Drying tests in different sized plants were performed by us, determining best operating conditions and a SC drying unit was developed. These tests were used to study the economics of the SC drying process. A comparison between a compressor and pump driven process was made resulting that the compressor process requires up to about 50% less energy.
The final samples of the cellulose aerogels were tested for different applications such as for packaging, cosmetics (powdered delivery system), and carbon aerogels (samples were pyrolised and tested as “Super Capacitors”, as electrodes in fuel cells and in lithium ion batteries.
SC impregnation was a major topic in development of high pressure processes. The research covers a wide range of applications and scales: processing of high value products in small plants (cross-linked UHMW-PE with -tocopherol - medical purposes); impregnation of low value products such as timber at industrial scale (Superwood® process); treatment in medium sized plants (metal complexes into polymer fibres followed by electroless plating). Impregnation of cellulose fibres with -tocopherol and D-panthenol - special medical skin protection and for cellulose towels with disinfection effect. Impregnation of nuts with antioxidants in the food industry – a promising process.
Impregnation of wood, the most successful application of SC impregnation at industrial scale since 2002 in Hampen, Denmark. The Superwood® process use SC CO2 to dissolve a mixture of fungicides (tebuconazol, propiconazol and IPBC) for impregnation.
Impregnation of oil containing fruits and seeds, antioxidants (carnosic acid, carnosol) into nuts and coffee beans - stabilizing and prolonging shelf life.

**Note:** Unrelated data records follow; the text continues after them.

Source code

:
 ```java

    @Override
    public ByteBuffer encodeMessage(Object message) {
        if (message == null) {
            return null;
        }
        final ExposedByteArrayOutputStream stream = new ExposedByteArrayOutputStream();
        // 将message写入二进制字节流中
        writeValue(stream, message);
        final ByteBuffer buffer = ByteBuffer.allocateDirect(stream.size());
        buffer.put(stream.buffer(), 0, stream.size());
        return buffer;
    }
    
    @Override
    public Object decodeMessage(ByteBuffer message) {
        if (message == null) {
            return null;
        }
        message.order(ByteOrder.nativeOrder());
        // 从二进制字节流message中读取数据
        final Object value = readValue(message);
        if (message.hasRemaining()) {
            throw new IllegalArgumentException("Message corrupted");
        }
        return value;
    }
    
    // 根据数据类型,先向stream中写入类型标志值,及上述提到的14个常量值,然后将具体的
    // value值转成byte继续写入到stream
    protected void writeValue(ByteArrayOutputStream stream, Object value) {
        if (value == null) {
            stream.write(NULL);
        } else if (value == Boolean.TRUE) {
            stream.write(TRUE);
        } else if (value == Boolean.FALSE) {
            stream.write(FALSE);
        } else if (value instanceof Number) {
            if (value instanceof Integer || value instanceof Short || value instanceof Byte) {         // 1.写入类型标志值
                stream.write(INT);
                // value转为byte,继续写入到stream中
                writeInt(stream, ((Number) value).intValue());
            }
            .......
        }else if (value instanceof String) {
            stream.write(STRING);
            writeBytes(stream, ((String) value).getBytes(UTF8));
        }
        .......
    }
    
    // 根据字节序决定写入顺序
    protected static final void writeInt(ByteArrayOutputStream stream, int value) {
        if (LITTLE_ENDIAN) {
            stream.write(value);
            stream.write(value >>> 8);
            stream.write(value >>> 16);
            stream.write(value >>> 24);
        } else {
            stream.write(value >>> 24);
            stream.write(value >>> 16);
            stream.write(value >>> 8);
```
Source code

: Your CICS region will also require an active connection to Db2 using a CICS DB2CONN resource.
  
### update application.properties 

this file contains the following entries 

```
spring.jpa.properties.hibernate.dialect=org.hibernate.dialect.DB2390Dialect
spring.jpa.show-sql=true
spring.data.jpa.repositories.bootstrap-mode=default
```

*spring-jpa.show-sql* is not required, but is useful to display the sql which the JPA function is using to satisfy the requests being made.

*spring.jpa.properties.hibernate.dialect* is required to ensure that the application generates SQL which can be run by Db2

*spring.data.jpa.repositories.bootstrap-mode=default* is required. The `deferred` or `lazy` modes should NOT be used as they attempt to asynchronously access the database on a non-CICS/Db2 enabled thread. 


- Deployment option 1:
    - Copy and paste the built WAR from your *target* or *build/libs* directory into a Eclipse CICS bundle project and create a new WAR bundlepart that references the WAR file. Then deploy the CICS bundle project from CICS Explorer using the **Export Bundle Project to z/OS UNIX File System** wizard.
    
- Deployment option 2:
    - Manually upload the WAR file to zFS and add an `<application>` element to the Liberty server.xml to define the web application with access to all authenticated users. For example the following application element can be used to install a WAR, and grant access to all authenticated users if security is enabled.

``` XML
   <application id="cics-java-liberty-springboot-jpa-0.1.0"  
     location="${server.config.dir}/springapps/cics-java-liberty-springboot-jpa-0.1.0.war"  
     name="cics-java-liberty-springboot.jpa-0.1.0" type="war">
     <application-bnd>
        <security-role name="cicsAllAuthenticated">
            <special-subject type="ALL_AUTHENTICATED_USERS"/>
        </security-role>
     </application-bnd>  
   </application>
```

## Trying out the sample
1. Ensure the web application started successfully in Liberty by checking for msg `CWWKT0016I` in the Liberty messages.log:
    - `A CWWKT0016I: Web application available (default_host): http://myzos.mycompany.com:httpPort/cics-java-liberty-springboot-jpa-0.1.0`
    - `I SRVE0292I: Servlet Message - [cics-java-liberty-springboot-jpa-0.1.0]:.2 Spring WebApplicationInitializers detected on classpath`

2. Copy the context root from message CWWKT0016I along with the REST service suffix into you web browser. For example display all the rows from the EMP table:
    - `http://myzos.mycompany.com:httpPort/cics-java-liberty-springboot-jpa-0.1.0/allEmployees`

Impregnation of polymer fibres, new applications: electroless plating of aramid fibres (metal organic compounds impregnation in aramid fibres and later a metal film was deposited on the surface by conventional electroless plating - obtaining conductive fibres); surface modification of PET fibres with natural polymers (sericin, collagen, chitosan); impregnation of PET fibres with PEG to enhance moisture absorption; impregnation of PET fibres with pyrroles to become conductive; surface modification of nylon fibres with organic metal complexes to improve the UV resistance.
Impregnation of cellulose fibres and aerogels, with vitamins and D-panthenol - wound healing - slow release of active substances.
Impregnation of polyethylene components for medical purposes, SC CO2 impregnation of UHMW-PE pieces with -Tocopherol - used in prosthetics production.